Éric Coquerel, le pouvoir de dire non
Président de la Commission des Finances à l’Assemblée nationale et député LFI de Seine-Saint-Denis, Éric Coquerel porte deux casquettes. Décisif pour la proposition de loi LIOT qui veut abroger la retraite à 64 ans le 8 juin
Le gouvernement a sorti un nouveau lapin de son chapeau de prestidigitateur. Vous aimiez le 47-1 – qui a permis à la majorité présidentielle d’expédier en quelques semaines la discussion à l’Assemblée nationale sur le projet de loi sur les retraites ? Vous avez adoré le 49-3 – qui l’a fait passer en force en quelques heures ? Voici, cher public, l’article 40 de la Constitution !
Qu’est-ce ? Une martingale pour tenter d’éviter un nouveau vote le 8 juin à l’initiative du groupe indépendant LIOT dont l’objectif, cette fois … est d’abroger l’âge légal à 64 ans. Étonnant, non ?
Pour ne pas y perdre son latin, résumons. Ce nouvel article stipule que toute proposition de loi émanant de la « niche parlementaire » d’un parti minoritaire ne peut grever de façon significative le budget de l’État. Or, celle que proposera LIOT ce jour-là et qui a toutes les chances d’être adoptée, conduit sur le papier à une hausse de 15 milliards d’euros des dépenses de l’État….

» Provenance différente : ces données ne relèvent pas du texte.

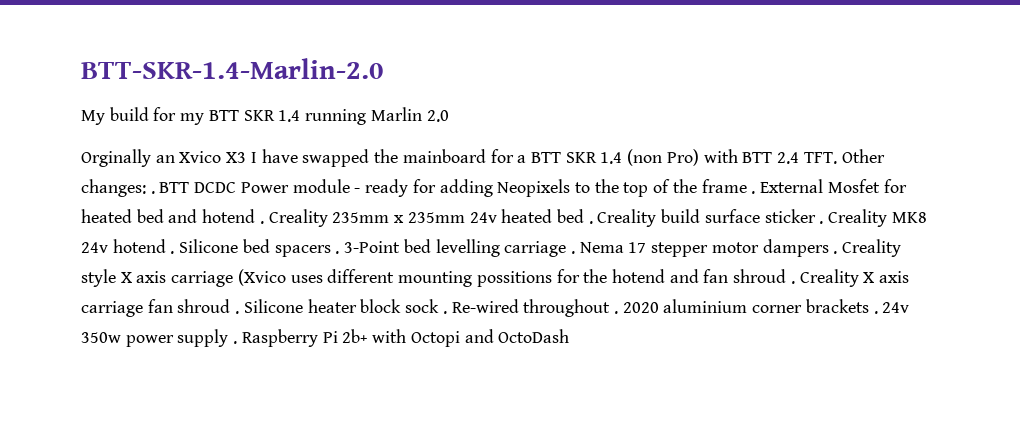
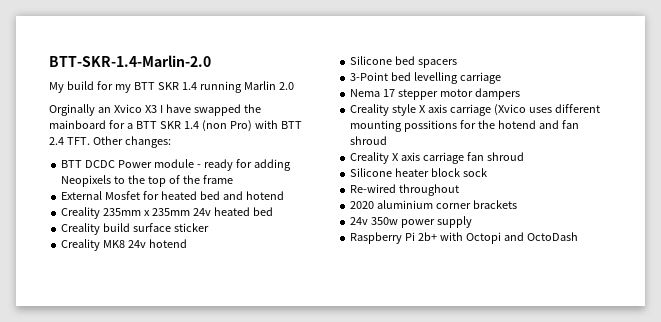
[150,191,155,194] . -> (171, 142) //
[751,191,756,194] . -> (233, 179) //
[259,221,264,224] . -> (284, 195) //
[588,221,593,224] . -> (273, 211) //
[819,221,824,224] . -> (210, 227) //
[170,251,175,254] . -> (188, 243) //
[335,251,340,254] . -> (458, 63) //
[570,251,575,254] . -> (502, 78) //
[833,251,838,254] . -> (520, 94) //
[790,281,795,284] . -> (388, 140) //
[235,311,240,314] . -> (524, 156) //
[442,311,447,314] . -> (488, 172) //
[613,311,618,314] . -> (460, 190) //
[873,311,878,314] . -> (518, 204) //
[233,341,238,344] . -> (473, 222) //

Calcul élémentaire, mon cher Watson, voici une proposition de loi née… caduque. Sauf que les seules personnes habilitées à brandir cette arme de l’article 40 sont la Présidente de l’Assemblée nationale Yaël Braun-Pivet qui s’y refuse puisqu’elle a déjà avalisé le projet. Et le Président de la Commission des Finances, Éric Coquerel, garant des deniers de l’État.
Pour sûr, un LR comme son prédécesseur Éric Woerth y aurait eu recours sans coup férir. Pas lui..
Car Éric Coquerel, n’est pas LR. Pire, il est député La France Insoumise (LFI) de Seine-Saint -Denis. L’aboutissement d’un long parcours politique. Jeunesse anarchiste, trotskiste et marxiste, il s’engage en politique d’abord à la Ligue Communiste révolutionnaire (LCR) puis aux côtés de Jean-Pierre Chevènement avant sa rencontre en 2004 avec Jean-Luc Mélenchon. Ces deux-là s’entendent comme larrons en foire et ne se quittent plus.
Intelligent et discret, Éric Coquerel gravit une à une les marches du pouvoir. D’abord simple conseiller général d’Île-de-France, il est élu la première fois député LFI de Seine-Saint-Denis en 2017 puis réélu haut la main en 2022.
La Nupes s’impose alors comme le premier groupe d’opposition et LFI comme le parti de tête. Une question agite le landernau : qui occupera le poste stratégique de Président de la Commission des Finances, celui qui examine, entérine ou égratigne le budget de l’État ?
Mélenchon tranche : ce sera Coquerel, réputé pour sa compétence économique et budgétaire.
Ce féru de voile s’installe à la barre. Avec deux grands-pères ouvriers et une mère employée de bureau, des cours d’histoire le soir à la Sorbonne, Éric Coquerel a gardé son âme de militant voué à réparer les injustices. La réforme des retraites en est une. Qu’on ne lui demande pas d’être celui qui bloquera son abrogation.
Dès sa nomination en juin dernier, il avait affiché la couleur : « la Commission des Finances, c’est un contre-pouvoir de taille par rapport à l’exécutif. Cela n’a pas été le cas au cours des cinq dernières années et là, cela va se voir ! ».
Né en 1958, à 64 ans – un signe ? – on ne se refait pas.